Howes: Drivers needed in quest for autonomous vehicle

Daniel Howes
The Detroit News

The road to self-driving cars depends on people.

It requires people to understand and learn the limitations of technology embedded in their new ride. It needs people who don’t mistake the “Autopilot” in their Tesla model for the system that flies Airbus airliners safely around the world.

It especially demands people who don’t risk getting themselves killed for trusting a machine to do something it’s not designed to do — like Joshua Brown, the 40-year-old former Navy Seal from my hometown of Canton, Ohio. He died in May when a 2015 Tesla S on “Autopilot” failed to detect a semi and slammed into its trailer while he was said to be watching a “Harry Potter” movie.

“Autosteer keeps the car in the current lane and engages Traffic-Aware Cruise Control to maintain the car’s speed,” according to Tesla Motors Inc. “Tesla requires drivers to remain engaged and aware when Autosteer is enabled. Drivers must keep their hands on the steering wheel.”

Note the word “must.” When drivers don’t, bad things can follow. People can get killed; accidents can happen, as Park West Gallery owner Albert Scaglione told police after his Tesla rolled over on the Pennsylvania Turnpike; and public confidence in a promising technology can be undermined.

This is not your father’s auto industry. The convergence of old manufacturing and new technology is forging a new, disruptive business. It will look very different from the model built, dismantled and then rebuilt again by three companies in Detroit and their operations in the industrial Midwest.

The new iteration promises to restructure the realities of driving and personal transportation. It likely will impact materially the investment theses for both the traditional auto industry and the Silicon Valley-based tech industry making a big play for position in the auto space.

It will extend the intrusiveness of the wireless tech industry into the brain of the vehicle. And that could further erode the privacy of both driver and passengers, effectively creating an electronic referee apportioning blame for accidents between the vehicle, the driver or both.

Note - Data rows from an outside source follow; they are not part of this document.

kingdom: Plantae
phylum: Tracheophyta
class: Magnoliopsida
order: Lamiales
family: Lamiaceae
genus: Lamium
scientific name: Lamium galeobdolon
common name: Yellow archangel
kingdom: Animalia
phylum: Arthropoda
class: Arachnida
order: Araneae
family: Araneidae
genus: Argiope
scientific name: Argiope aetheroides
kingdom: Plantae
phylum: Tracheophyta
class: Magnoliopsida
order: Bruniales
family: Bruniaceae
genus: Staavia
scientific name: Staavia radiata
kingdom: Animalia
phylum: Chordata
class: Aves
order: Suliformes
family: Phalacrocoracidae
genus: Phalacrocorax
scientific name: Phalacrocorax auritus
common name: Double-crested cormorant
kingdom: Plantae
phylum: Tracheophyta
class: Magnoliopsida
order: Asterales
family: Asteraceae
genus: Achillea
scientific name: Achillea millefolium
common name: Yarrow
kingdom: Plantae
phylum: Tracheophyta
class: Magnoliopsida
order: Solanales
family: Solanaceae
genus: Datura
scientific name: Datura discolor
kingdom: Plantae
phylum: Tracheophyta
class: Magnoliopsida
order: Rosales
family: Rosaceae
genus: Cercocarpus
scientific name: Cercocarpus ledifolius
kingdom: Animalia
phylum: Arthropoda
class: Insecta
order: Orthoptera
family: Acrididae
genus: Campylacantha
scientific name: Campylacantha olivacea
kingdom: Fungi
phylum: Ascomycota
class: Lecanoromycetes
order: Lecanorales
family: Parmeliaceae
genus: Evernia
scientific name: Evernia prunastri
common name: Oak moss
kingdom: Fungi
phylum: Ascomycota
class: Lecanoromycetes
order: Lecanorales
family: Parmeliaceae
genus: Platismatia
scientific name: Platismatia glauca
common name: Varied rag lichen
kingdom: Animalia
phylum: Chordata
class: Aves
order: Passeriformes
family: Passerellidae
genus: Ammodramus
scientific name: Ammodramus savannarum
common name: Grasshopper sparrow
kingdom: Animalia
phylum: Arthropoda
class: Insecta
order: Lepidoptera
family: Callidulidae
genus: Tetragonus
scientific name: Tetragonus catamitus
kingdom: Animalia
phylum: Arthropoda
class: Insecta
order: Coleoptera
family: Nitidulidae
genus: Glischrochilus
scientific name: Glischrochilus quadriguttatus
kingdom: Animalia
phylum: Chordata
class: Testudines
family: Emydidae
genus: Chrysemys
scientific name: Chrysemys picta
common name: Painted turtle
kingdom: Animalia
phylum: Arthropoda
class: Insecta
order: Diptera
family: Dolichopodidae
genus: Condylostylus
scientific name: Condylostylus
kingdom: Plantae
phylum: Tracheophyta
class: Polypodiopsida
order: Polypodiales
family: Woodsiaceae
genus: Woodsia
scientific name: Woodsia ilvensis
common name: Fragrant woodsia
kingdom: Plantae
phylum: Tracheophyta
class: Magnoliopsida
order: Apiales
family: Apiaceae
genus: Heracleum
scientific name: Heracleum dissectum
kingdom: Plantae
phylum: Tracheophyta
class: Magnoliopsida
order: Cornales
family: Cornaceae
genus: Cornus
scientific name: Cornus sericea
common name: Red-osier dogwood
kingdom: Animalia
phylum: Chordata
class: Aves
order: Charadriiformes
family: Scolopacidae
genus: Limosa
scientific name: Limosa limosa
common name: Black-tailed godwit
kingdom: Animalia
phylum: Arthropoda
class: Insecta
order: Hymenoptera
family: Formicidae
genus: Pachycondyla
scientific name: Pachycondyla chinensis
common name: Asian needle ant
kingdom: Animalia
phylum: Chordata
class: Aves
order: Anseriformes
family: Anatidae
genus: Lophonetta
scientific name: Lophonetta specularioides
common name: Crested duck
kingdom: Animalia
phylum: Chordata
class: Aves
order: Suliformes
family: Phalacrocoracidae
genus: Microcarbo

The net result is dramatic change. It could revise the principles connecting liability with the auto insurance business; could favor automakers in the quest for culpability in accidents because they will own the data created and stored in vehicles; could restrain the relative freedoms associated with driving for the past century.

But the transition is unlikely to be as smooth as the upgrade to a new iPhone. Not if the technology depends on human beings to understand its capability, to respect its limits and to use the software-driven hardware correctly, as it was designed.

The likes of Tesla’s Autosteer, a component of its Autopilot, and the fully autonomous Google car still in its testing phase are the most prominent examples of those all-new suites of technology. They will take time, miles and accumulated experience before meaningful numbers of drivers are comfortable and clamoring to own them.

What’s not new to the industry are the adoption phases associated with new technology, or the learning curve that tends to begin on high-priced metal (the Tesla S today, the Cadillacs, Lincolns and Packards of old) before it migrates across vehicle line-ups and becomes commonplace.

Examples: Anti-lock braking systems forced two generations of drivers to unlearn the habit of pumping brakes in slippery conditions. Electronic transmission shifters are requiring drivers to forget the feel of mechanical gates as you shift from park to reverse and then to drive. Some don’t, witness the recent shifter flap on Jeep Grand Cherokees.

Bluetooth, satellites and wireless connectivity are turning the average family ride into an office (or family room) on wheels. The increasingly seamless stream of information and entertainment introduces a whole new set of driver distractions to the nation’s highways, endangering everyone in the vicinity.

And automakers have worked hard for generations to slake drivers’ hunger for more power and more speed — even if some of the more reckless have ended up wrapping their hot metal around a tree somewhere. Why? Because the Racer Boys failed to appreciate just what their new ride could do, and how quickly it could do it.

Paradigm-shifting technology is not new to the auto industry and its customers worldwide. What’s new is the effort to excise people from the process and replace them with machines — and they have limitations, too.